Browse through recipes for organic Mexican, Thai, Indian or Vietnamese cuisine, and you’ll likely see chili peppers listed as a key ingredient. It surprises many organic foodies to learn that fresh chili peppers are a nutritional best bet: They’re rich in vitamin C and beta-carotene, and some studies have found that capsaicin—the natural substance that gives chilies their spicy kick—may help reduce cholesterol levels.
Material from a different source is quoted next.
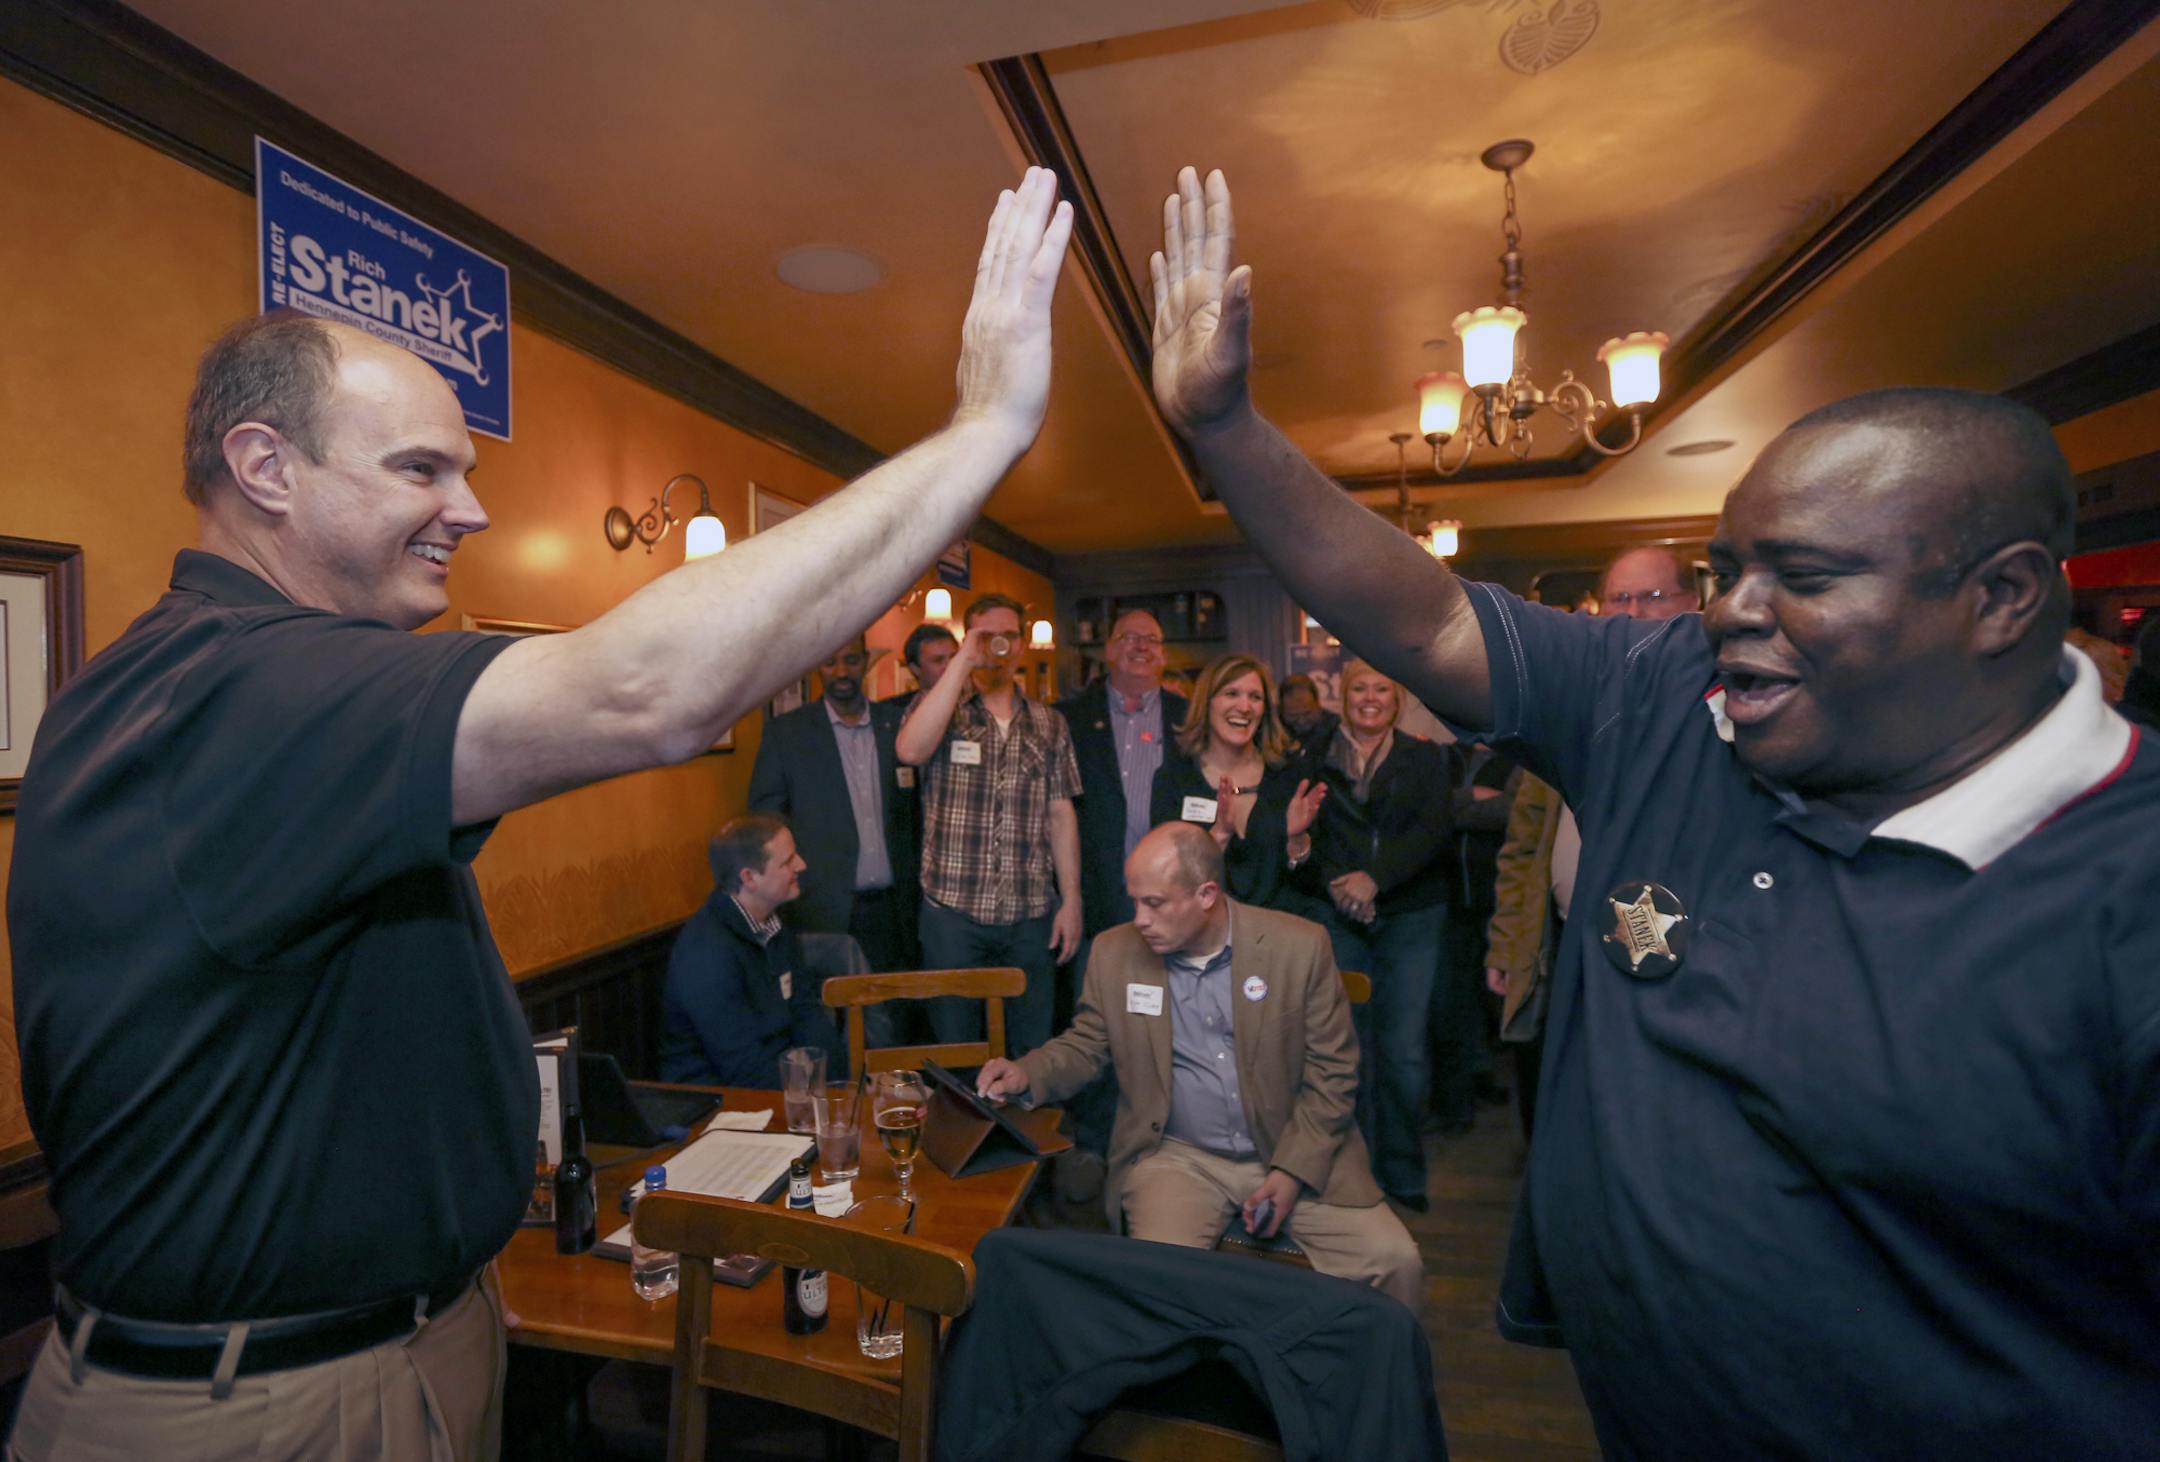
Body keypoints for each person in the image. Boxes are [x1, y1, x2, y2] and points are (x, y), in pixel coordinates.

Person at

Several types of organic chili peppers are available at your local natural foods market, each with a distinctive color and heat level. Anaheim chilies, which this week’s Organic Authority Cooking School recipe calls for, are the most common variety found in the United States. They may be green or red (usually green), mild to moderately hot. Poblanos and jalapeños are hotter, while serrano and habañero peppers are the true scorchers. Chipotles (dried, smoked jalapeños) have become incredibly popular in recent years for their smoky flavor and medium heat.
Pick a Pepper
Fresh chilies are available year-round, so you can enjoy organic main dishes throughout the seasons. When buying chilies, make sure they’re firm, with shiny, unwrinkled skins. If you notice black or soft spots, pick another pepper. Unwashed peppers may be refrigerated for up to 2 weeks if you wrap them in a paper towel and check them regularly for loss of freshness. Avoid storage in a plastic bag, which accelerates spoilage.
The most important caveat when cooking with fresh chili peppers is to practice proper preparation techniques to avoid burns. Capsaicin can burn your hands, so always wear rubber gloves when chopping. Wash peppers before slicing them and removing their seeds and ribs—and always wash your hands thoroughly after touching chilies. Avoid touching your eyes or other mucous membranes.
Helpful tip: If you soak fresh chili peppers in cold water 1 hour before using them, they’ll lose some of their heat.